Ce radar est capable de vous identifier même sans la plaque d’immatriculation
Publié par Eplaque-3 min de lecture ⏳
Le 24/06/2026

Le monde de la surveillance routière évolue à une vitesse fulgurante. Si nous avons l’habitude des systèmes de reconnaissance de plaques d’immatriculation (LAPI) classiques, une nouvelle génération de radar technologique promet de changer la donne. Imaginez un dispositif capable de vous identifier avec précision, même si votre véhicule est dépourvu de toute plaque d’immatriculation. C’est ce que Leonardo est capable de faire.
Une technologie inspirée de la surveillance avancée
Cette innovation repose sur des solutions comme le système ELSAG SignalTrace. Contrairement aux caméras traditionnelles qui se concentrent uniquement sur les plaques minéralogiques, ce type de technologie adopte une approche multi-factorielle. Il ne cherche pas simplement une plaque ; il traque des empreintes numériques.
Grâce à des capteurs sophistiqués, ces systèmes sont capables de détecter et d’analyser les signaux émis par les objets connectés se trouvant à bord du véhicule. Cela inclut notamment :
- Smartphone : la capture des adresses MAC ou des signaux Bluetooth émis par votre téléphone
- Objets connectés : la détection des signaux provenant de montres connectées ou d’autres objets portables
- Infodivertissement : l’interception des connexions Wi-Fi émises par le système embarqué du véhicule
- Le traçage d’autres dispositifs électroniques, parfois même des colliers connectés pour animaux !
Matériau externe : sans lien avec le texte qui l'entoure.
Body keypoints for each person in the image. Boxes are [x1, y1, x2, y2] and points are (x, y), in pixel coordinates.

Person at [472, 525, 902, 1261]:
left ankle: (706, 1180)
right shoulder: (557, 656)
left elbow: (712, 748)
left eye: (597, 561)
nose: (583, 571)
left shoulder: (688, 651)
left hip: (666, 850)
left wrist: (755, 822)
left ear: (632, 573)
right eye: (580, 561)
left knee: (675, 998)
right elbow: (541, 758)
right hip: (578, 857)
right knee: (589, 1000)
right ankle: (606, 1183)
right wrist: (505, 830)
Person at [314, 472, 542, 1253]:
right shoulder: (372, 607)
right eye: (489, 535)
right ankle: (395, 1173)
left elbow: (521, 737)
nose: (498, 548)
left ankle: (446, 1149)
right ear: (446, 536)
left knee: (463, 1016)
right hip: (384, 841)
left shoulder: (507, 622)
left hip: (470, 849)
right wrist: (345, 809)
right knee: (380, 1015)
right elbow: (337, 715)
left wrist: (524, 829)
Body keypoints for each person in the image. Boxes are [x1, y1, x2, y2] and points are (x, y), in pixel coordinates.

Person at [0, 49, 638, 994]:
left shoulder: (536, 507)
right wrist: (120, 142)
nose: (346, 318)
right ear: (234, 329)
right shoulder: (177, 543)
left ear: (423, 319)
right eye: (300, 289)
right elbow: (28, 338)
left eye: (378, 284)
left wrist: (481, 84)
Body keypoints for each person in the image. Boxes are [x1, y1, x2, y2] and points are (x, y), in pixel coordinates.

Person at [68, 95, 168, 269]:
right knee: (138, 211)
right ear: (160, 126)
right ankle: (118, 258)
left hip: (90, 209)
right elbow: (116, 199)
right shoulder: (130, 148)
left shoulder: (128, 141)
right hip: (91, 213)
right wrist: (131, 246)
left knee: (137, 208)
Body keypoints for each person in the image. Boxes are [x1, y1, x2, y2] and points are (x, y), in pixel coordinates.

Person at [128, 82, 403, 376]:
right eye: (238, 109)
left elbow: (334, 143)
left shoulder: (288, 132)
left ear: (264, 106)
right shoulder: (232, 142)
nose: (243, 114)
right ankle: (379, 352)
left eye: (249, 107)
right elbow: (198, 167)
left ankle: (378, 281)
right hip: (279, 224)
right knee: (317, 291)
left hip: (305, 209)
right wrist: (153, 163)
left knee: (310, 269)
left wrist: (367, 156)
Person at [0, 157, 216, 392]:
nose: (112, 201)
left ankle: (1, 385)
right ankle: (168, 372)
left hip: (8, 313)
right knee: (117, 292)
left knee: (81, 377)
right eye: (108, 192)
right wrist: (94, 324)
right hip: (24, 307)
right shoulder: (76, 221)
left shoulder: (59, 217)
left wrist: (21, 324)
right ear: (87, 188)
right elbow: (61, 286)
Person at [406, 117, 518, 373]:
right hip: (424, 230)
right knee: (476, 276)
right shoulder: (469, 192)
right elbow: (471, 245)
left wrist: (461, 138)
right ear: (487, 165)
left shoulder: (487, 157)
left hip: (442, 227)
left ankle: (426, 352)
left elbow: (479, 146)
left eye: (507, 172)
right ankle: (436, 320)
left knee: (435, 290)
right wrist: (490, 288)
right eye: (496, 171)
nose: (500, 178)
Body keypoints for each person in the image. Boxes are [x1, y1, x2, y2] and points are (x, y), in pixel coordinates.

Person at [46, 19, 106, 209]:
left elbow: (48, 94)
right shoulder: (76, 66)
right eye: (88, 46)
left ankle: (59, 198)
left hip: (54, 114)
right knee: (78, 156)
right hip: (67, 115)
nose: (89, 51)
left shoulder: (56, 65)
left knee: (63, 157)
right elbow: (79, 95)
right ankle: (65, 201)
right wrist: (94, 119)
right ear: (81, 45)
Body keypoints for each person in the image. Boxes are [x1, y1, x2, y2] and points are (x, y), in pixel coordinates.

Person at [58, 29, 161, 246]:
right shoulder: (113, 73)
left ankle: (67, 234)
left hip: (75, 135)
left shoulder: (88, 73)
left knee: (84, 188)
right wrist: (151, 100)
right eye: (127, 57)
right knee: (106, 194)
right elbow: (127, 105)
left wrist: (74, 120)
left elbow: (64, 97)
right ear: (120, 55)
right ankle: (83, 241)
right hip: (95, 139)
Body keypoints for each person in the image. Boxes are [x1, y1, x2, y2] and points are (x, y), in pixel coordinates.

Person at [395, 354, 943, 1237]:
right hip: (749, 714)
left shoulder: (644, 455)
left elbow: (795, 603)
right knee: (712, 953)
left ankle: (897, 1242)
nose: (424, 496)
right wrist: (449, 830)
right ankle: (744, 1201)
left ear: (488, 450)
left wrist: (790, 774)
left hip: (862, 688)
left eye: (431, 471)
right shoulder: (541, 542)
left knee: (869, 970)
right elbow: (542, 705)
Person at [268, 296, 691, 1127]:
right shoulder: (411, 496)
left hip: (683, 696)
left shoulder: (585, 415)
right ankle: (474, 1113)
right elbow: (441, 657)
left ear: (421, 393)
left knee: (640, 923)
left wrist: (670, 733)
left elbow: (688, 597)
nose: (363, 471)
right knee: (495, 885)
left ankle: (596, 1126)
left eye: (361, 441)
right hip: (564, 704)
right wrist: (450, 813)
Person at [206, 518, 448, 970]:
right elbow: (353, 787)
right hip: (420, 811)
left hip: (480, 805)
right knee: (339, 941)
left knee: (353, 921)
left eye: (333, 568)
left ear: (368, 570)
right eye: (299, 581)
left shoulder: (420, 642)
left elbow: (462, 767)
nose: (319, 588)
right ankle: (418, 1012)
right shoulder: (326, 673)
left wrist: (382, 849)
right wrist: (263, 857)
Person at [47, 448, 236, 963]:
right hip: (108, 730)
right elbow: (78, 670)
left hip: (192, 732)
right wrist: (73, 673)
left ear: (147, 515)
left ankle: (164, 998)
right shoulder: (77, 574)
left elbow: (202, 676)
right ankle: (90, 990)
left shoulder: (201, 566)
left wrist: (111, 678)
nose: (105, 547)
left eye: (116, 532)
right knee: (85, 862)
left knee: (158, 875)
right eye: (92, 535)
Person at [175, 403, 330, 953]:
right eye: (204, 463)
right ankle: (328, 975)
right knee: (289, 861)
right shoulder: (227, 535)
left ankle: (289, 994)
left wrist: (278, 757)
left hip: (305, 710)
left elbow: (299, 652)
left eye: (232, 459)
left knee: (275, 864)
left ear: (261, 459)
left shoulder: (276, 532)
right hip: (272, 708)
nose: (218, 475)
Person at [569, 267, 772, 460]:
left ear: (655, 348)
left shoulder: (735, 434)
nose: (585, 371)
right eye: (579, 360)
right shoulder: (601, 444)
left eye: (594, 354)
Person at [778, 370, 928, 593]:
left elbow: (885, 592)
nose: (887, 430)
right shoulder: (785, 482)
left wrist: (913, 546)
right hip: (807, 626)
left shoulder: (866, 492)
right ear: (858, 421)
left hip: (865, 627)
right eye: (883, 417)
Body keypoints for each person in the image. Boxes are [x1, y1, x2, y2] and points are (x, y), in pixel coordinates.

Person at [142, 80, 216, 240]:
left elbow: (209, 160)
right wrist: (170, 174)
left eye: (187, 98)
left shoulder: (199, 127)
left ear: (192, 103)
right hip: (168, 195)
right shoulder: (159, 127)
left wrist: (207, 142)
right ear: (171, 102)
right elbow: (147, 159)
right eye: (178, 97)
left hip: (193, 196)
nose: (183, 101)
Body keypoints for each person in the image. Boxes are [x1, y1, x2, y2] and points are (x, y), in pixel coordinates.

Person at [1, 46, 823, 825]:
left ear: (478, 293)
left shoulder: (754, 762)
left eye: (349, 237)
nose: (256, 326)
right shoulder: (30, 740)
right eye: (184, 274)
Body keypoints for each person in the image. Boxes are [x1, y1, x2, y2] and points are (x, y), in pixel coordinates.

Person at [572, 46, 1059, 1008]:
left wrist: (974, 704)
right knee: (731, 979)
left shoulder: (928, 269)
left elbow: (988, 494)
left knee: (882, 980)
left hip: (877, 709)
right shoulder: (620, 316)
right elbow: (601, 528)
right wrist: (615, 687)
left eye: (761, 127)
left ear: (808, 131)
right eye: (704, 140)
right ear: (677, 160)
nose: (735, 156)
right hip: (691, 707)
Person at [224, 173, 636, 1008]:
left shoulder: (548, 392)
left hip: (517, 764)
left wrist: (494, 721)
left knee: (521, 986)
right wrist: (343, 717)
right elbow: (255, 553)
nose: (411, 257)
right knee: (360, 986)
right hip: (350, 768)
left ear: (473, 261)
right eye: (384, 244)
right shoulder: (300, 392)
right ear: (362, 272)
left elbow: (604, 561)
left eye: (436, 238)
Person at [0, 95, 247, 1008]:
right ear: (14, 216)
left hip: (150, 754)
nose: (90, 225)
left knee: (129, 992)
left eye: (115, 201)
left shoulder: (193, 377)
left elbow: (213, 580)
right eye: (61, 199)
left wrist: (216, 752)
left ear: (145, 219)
C’est une véritable évolution par rapport au classique radar IA. Même avancé, un tel système se contente d’analyser les flux vidéo pour repérer des infractions telles que :
- Franchissement d’une ligne blanche
- Non-respect d’un stop
- Utilisation du téléphone au volant
Avantages pour la sécurité routière en France : une lutte renforcée contre la fraude à l’immatriculation
Si la perspective d’une telle surveillance peut surprendre, elle offre des avantages considérables pour les forces de l’ordre en cas de déploiement en France. Elle permettrait une action plus efficace sur plusieurs points critiques :
Lutte efficace contre les doublettes et fausses plaques
L’un des fléaux les plus complexes à gérer est la multiplication des véhicules circulant avec des plaques usurpées (les fameuses « doublettes »). Avec un radar capable d’identifier le conducteur par ses appareils connectés, la falsification de la plaque physique perd de son efficacité. L’identification devient quasi infaillible car elle ne dépend plus uniquement de la plaque d’immatriculation.
Lutter contre les usurpations d’identité
Cette technologie pourrait également aider à détecter les immatriculations frauduleuses. Notamment une carte grise faite avec une identité usurpée. En associant un véhicule à des données numériques uniques présentes régulièrement à bord, les autorités pourraient lever des doutes lors de contrôles ou de rapprochements de fichiers.
Plus grande précision pour la désignation du conducteur
À l’heure où la désignation du conducteur est devenue cruciale pour éviter la perte de points aux entreprises ou aux propriétaires de véhicules, ce système permettrait d’identifier avec presque certitude la personne au volant. Cela rendrait le système de verbalisation encore plus juste et difficile à contourner.
Vie privée : les dangers d’une surveillance généralisée
Cependant, cette avancée technologique soulève de lourdes interrogations concernant la vie privée des citoyens. Si l’usage par les autorités peut se justifier pour la sécurité, le risque principal réside dans le déploiement de ces dispositifs dans le secteur privé.
Des magasins aux parkings privés
On imagine aisément des enseignes commerciales utilisant ce type de capteurs pour suivre les habitudes de leur clientèle à leur insu. À terme, une entreprise pourrait savoir qui vous êtes, simplement grâce à votre téléphone portable, et ce, sans aucun consentement explicite.
Un risque de traçage commercial
Contrairement à une caméra classique, cet outil ne capture pas une image mais une identité numérique permanente. Cela ouvre la porte à un profilage comportemental poussé à l’extrême, où chaque mouvement est tracé, corrélé et monétisé. Cela transformerait l’espace public et privé en une zone de surveillance constante où l’anonymat disparaît. Comme le web, en quelque sorte.
Conclusion
La technologie derrière ces nouveaux systèmes de détection est aussi impressionnante que préoccupante. Si elle promet une efficacité redoutable pour la sécurité routière et la lutte contre les infractions, elle impose un débat éthique indispensable sur la protection des données personnelles. Le futur de la mobilité passera nécessairement par un équilibre délicat entre l’impératif de sécurité et le respect fondamental de notre anonymat.